#### [Required work]
Below is a listing. Return the lines from the one that contains "vase: present [267,229,313,329]" to the one that contains "wall art: present", both ends included, verbatim and with no pictures.

#### [Supplied information]
= = = = =

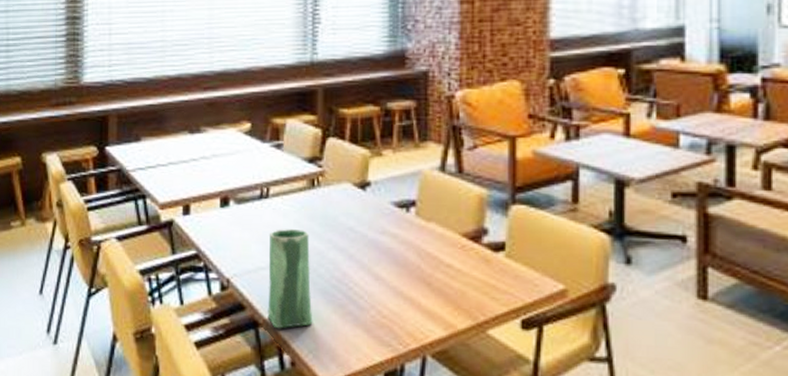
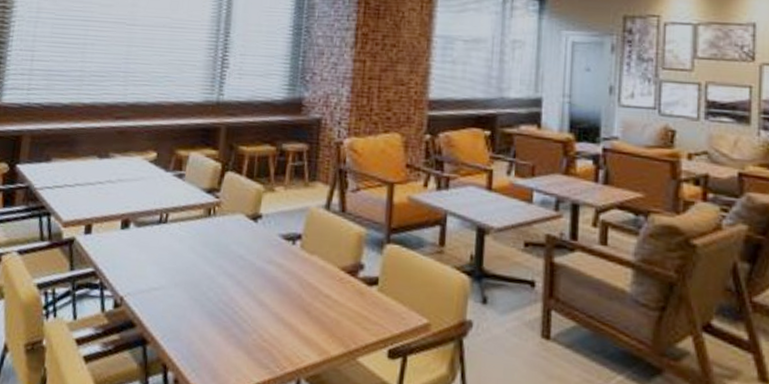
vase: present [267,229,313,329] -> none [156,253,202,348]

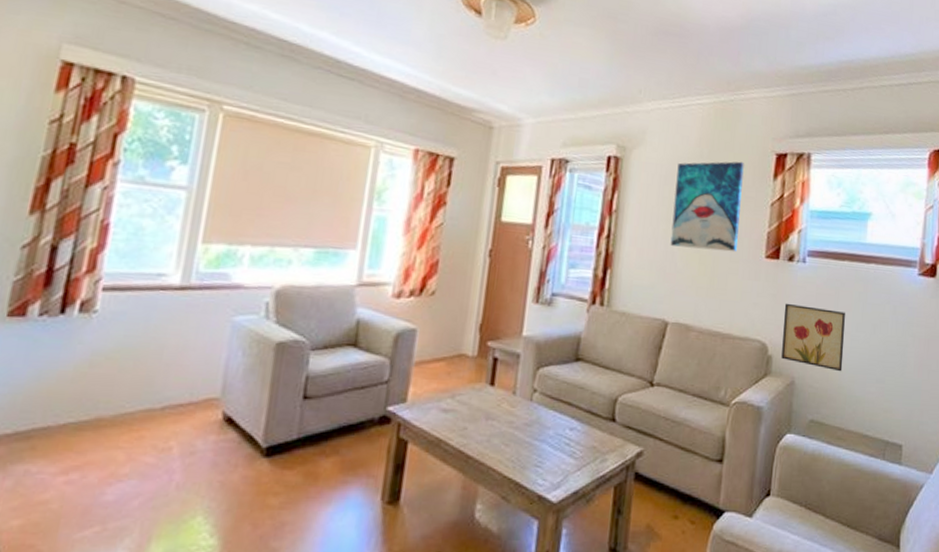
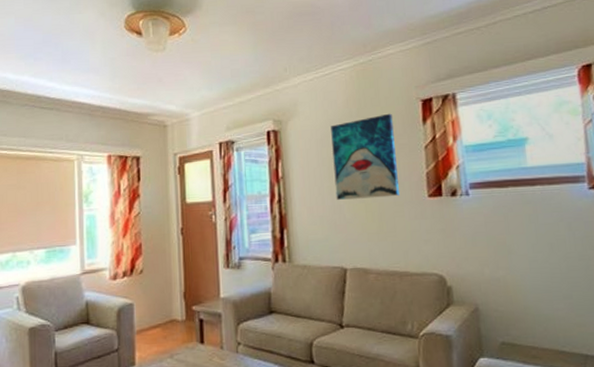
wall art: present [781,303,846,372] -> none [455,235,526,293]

= = = = =

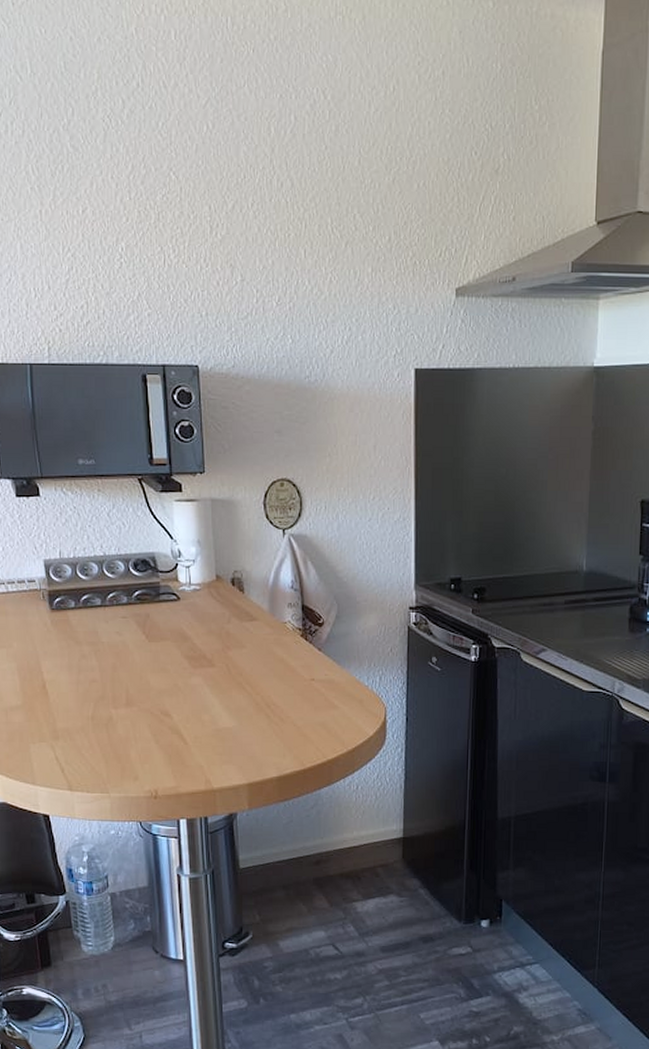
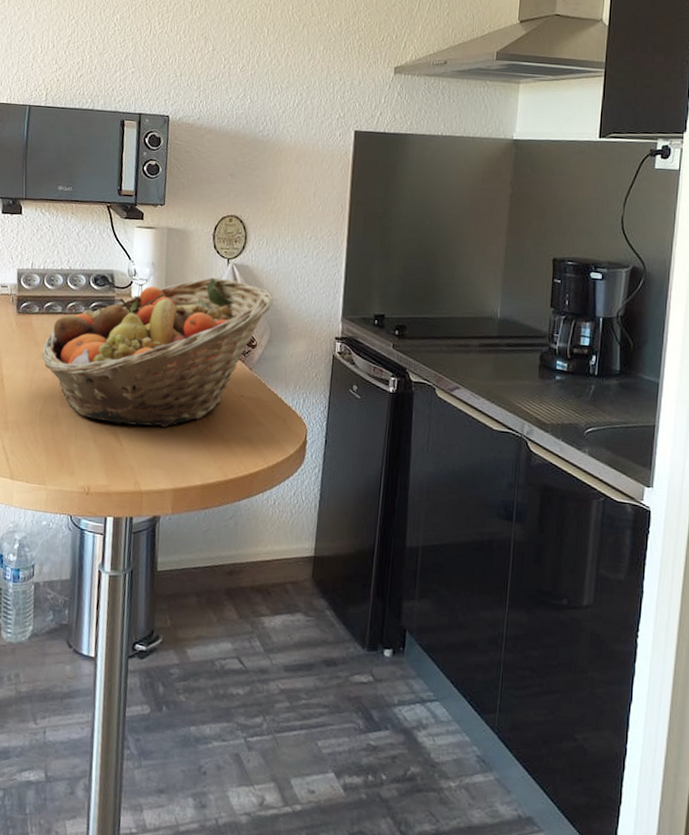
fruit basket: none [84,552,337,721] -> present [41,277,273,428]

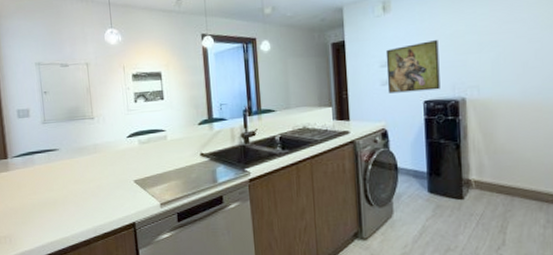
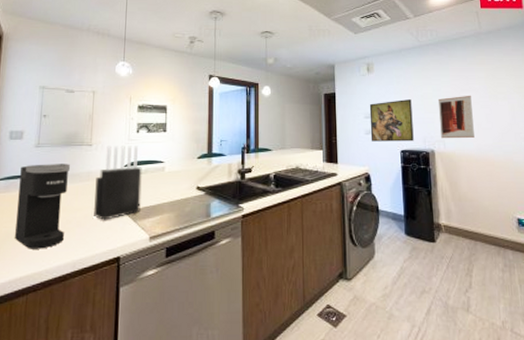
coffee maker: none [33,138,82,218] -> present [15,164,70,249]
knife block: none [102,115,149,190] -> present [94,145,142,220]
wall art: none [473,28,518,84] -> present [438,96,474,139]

= = = = =

#### [Answer for this exercise]
vase: present [267,229,313,329] -> none [156,253,202,348]

wall art: present [781,303,846,372] -> none [455,235,526,293]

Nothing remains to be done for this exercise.